Reproduce the material word for word, from the line that contains "its own little unique message. If I am" through the line that contains "and store news.", with both of those lines included. Leave the pictures out of your answer.

* [DATA RECORDS]
>>>

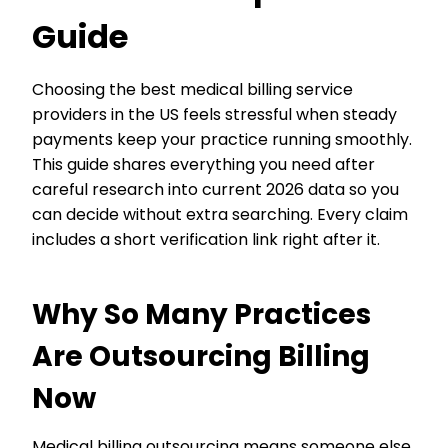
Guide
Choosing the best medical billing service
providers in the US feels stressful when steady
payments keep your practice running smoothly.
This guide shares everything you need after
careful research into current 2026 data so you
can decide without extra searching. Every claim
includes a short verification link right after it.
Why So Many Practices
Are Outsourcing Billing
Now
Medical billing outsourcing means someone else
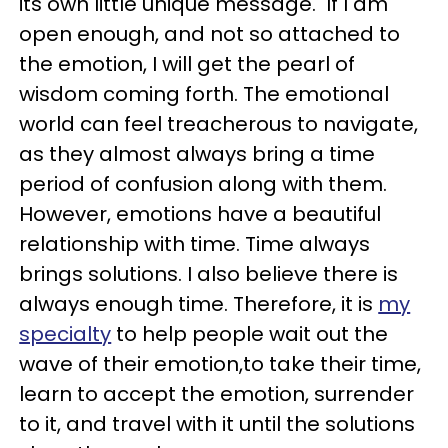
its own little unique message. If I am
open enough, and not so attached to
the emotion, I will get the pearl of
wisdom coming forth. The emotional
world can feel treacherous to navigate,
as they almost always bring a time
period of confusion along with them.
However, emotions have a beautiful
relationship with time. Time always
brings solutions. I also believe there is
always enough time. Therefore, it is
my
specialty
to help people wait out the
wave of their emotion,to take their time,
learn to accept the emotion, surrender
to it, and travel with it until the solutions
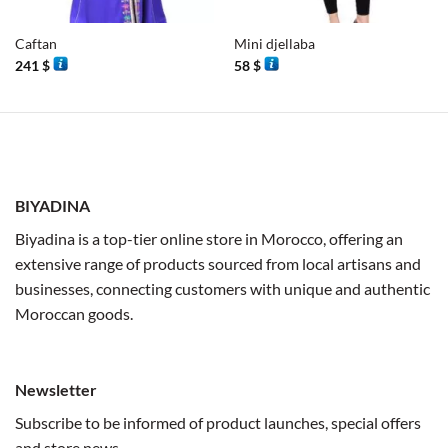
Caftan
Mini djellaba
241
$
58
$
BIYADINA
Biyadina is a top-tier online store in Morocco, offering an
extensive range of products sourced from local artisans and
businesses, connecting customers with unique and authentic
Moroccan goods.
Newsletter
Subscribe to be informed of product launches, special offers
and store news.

<<<
>>>

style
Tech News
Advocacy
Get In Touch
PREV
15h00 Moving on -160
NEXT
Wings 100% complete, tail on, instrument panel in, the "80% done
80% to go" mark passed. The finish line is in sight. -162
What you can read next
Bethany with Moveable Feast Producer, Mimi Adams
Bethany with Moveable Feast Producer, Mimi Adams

<<<

* [COMPLETED EXERCISE]
its own little unique message. If I am
open enough, and not so attached to
the emotion, I will get the pearl of
wisdom coming forth. The emotional
world can feel treacherous to navigate,
as they almost always bring a time
period of confusion along with them.
However, emotions have a beautiful
relationship with time. Time always
brings solutions. I also believe there is
always enough time. Therefore, it is
my
specialty
to help people wait out the
wave of their emotion,to take their time,
learn to accept the emotion, surrender
to it, and travel with it until the solutions
Caftan
Mini djellaba
241
$
58
$
BIYADINA
Biyadina is a top-tier online store in Morocco, offering an
extensive range of products sourced from local artisans and
businesses, connecting customers with unique and authentic
Moroccan goods.
Newsletter
Subscribe to be informed of product launches, special offers
and store news.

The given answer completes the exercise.